# What's being said in this video?



## Anglicanorthodoxy (Aug 28, 2016)

https://www.youtube.com/watch?v=57RrQgURHJk
This video features Roger Scruton ( a man who's done great work in certain areas) talking about time, eternity, and the afterlife. I watched the video, and I was a bit confused . Obviously he's not a Christian, but he seems to contradict himself a bit. He seems to be saying that there might be a God, but that there is no afterlife. This guy seems very similar to Kant in some ways I'm young, and haven't yet studied philosophy at a college level, so maybe I'm getting confused by his terminology. Could someone give me an idea of what he's saying, and give a Christian response to it?( if there's one to be given)
Thanks


----------



## Afterthought (Aug 29, 2016)

I only had time to watch the video once. Here is what I got.

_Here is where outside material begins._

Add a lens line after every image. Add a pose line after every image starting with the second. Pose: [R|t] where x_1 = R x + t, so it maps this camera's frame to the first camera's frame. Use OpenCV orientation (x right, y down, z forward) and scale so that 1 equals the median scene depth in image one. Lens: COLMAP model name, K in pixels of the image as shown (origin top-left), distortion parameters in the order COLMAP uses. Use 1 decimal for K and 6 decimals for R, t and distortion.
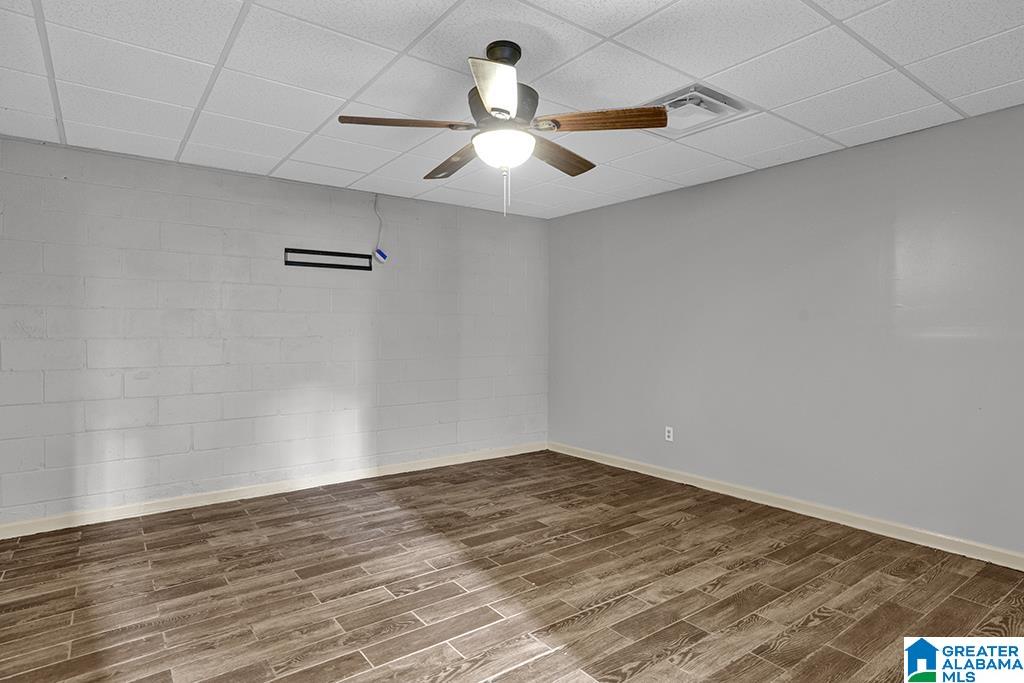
lens RADIAL K [[557.0, 0, 513.9], [0, 557.0, 327.6], [0, 0, 1]] dist [-0.000885, -0.000098]
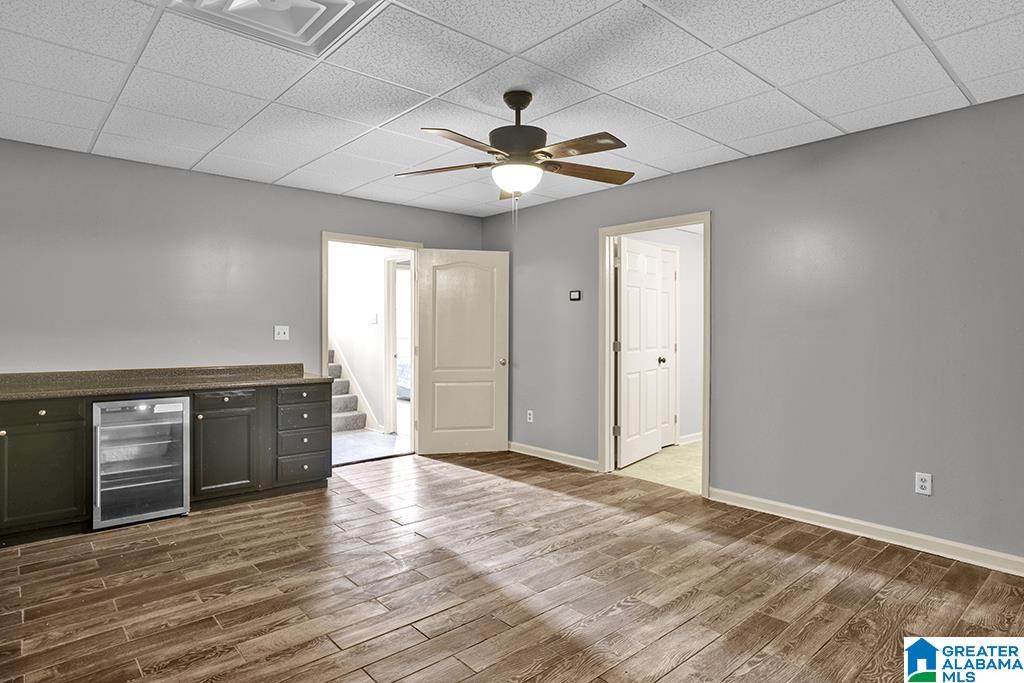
lens RADIAL K [[573.5, 0, 512.0], [0, 573.5, 341.5], [0, 0, 1]] dist [0.000852, 0.000277]
pose [[-0.995708, -0.000887, -0.092545, 0.096253], [-0.002650, 0.999817, 0.018921, 0.011321], [0.092512, 0.019085, -0.995529, 2.000578]]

He is saying that there is no God, and people need to learn how to deal with it. For himself, personally, he thinks he should use his time for the betterment of self and others, and he has arrived at an idea of God that helps him deal with it. His "idea of God" could be interpreted in the Kantian sense of God being a necessary for the practical reason, but it is not clear to me from the video whether that is what he is saying.

He also at various points has said that the afterlife is a mystery, like time. Yet, he also clearly talks in a way that seems to deny it. It is possible that he personally holds the afterlife a mystery but is explaining how he would view things if there were none. The afterlife is a necessary belief for some people in order to live "properly." And also to die "properly" (he believes it better to die calmly than screaming).

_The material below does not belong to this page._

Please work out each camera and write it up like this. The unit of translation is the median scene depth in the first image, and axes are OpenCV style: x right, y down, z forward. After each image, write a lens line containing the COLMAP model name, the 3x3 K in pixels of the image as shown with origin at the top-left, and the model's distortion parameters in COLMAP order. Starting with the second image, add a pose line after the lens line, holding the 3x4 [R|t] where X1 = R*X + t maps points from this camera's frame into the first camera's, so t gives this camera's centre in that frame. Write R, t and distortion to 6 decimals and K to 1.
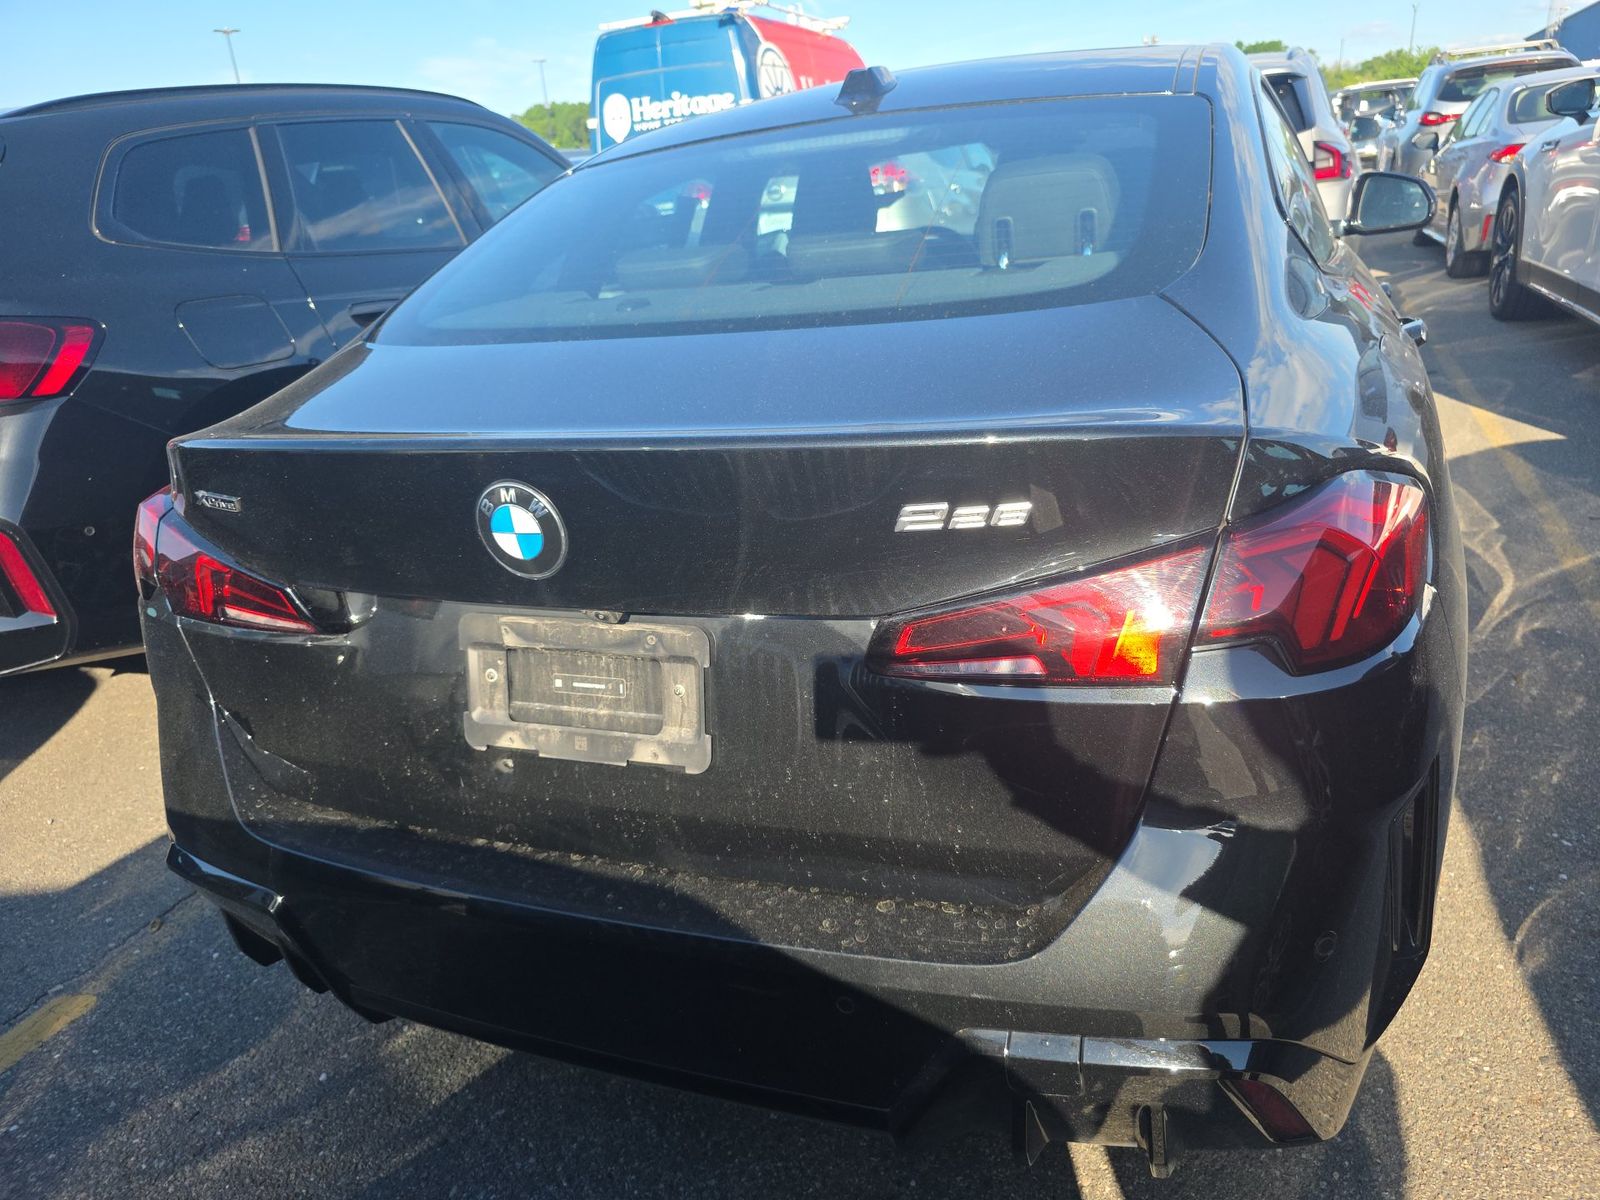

He then tries to talk about eternity by saying our 70 years of life, each moment of them, should be treated as eternal. Because once we die, we are done, and so we will not miss our loss of time.

Brief response: He equivocates on "eternity." Eternity is not about perception, but freedom from the constraint of time. Eternal life is a continuance of our life in a conscious fashion.

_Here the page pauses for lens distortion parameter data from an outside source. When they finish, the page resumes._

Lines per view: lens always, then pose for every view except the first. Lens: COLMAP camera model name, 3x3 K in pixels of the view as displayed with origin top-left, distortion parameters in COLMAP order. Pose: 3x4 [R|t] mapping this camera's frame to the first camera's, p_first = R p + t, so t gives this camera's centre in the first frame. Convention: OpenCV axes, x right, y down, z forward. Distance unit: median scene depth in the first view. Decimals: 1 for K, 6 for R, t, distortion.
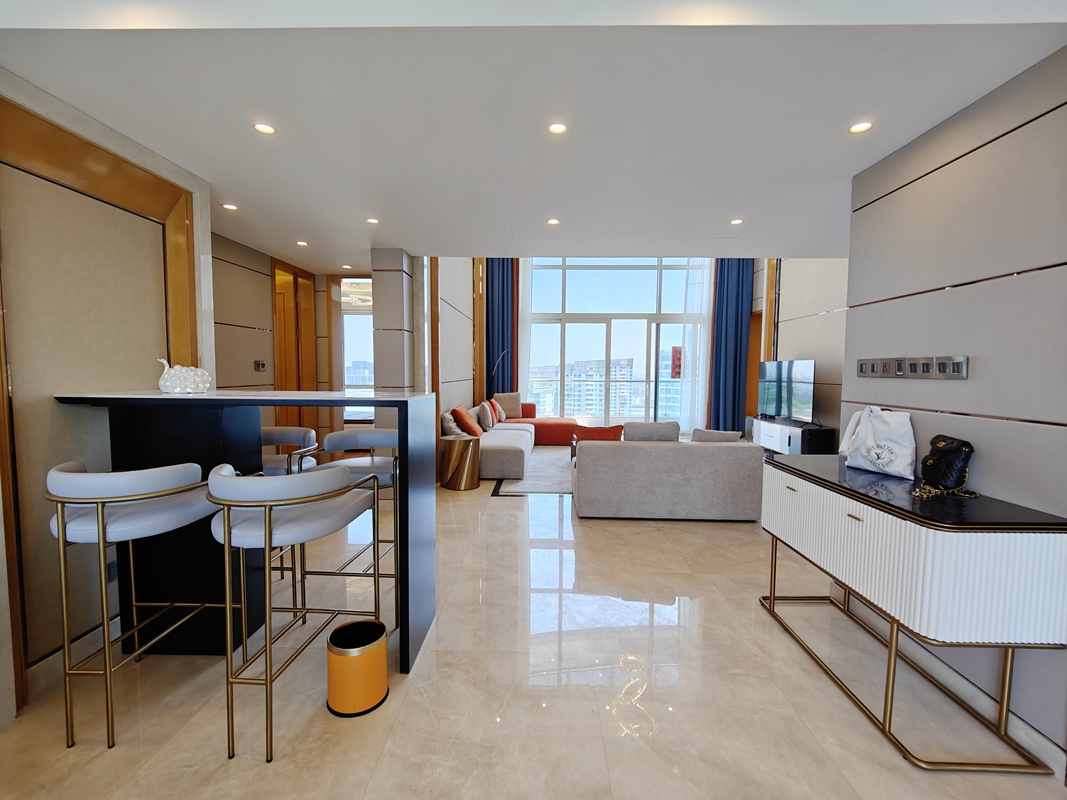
lens RADIAL K [[465.5, 0, 536.7], [0, 465.5, 403.4], [0, 0, 1]] dist [-0.008533, -0.001518]
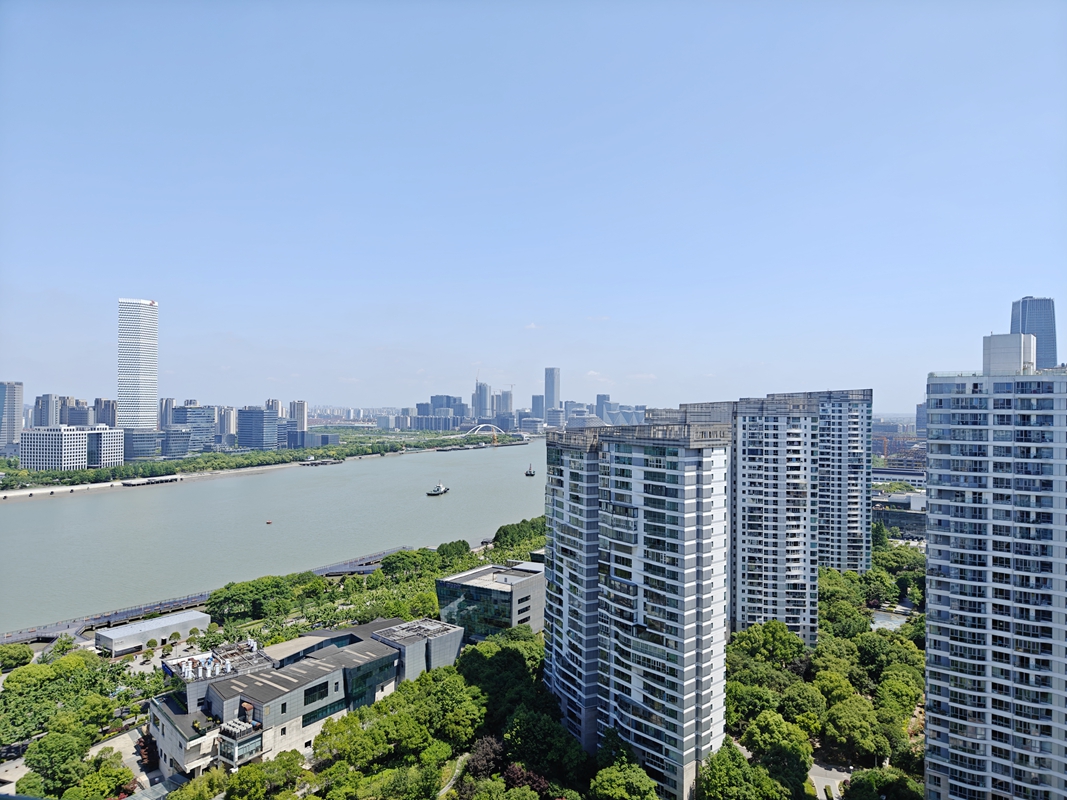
lens RADIAL K [[717.5, 0, 541.0], [0, 717.5, 410.2], [0, 0, 1]] dist [0.030705, -0.030091]
pose [[0.975731, 0.007449, -0.218844, 0.040343], [-0.022095, 0.997670, -0.064553, -0.057102], [0.217853, 0.067822, 0.973622, 0.772019]]
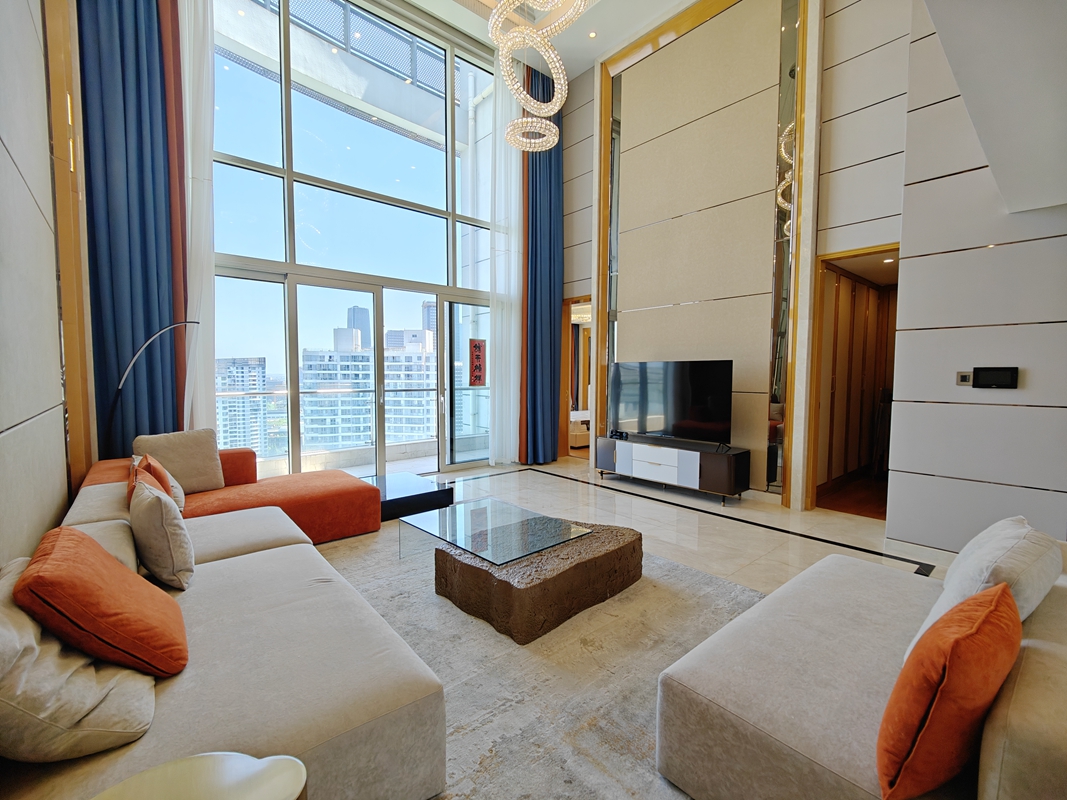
lens RADIAL K [[465.5, 0, 544.8], [0, 465.5, 396.3], [0, 0, 1]] dist [-0.008533, -0.001518]
pose [[0.728559, -0.033723, 0.684152, -0.094223], [0.045090, 0.998982, 0.001225, -0.034340], [-0.683497, 0.029956, 0.729338, 0.433220]]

The biggest issue (which is in part due to the constraints of a Youtube video) is that he doesn't really prove any of his statements. It seems to be more of a conversation one might have with a friend over coffee or something, filled with one's philosophical speculations and opinions, rather than a serious philosophical argument that one writes down in a treatise. It seems though that one flaw may remain if he did write a treatise: Whence the notion of what constitutes "proper living?" Why should he personally live for the betterment of things? What's so great about going calmly into death? These questions require an absolute, which he is unable to give in his worldview.


----------



## johnny (Aug 30, 2016)

Didn't watch the clip but read the wiki page on him. Another conservative atheist philosopher looking for a moral compass that doesn't exist within the confines of his own worldview.
Why does he bother to ask that question in the first place? Perhaps because it makes him money. 

I do like some of his insights though.


----------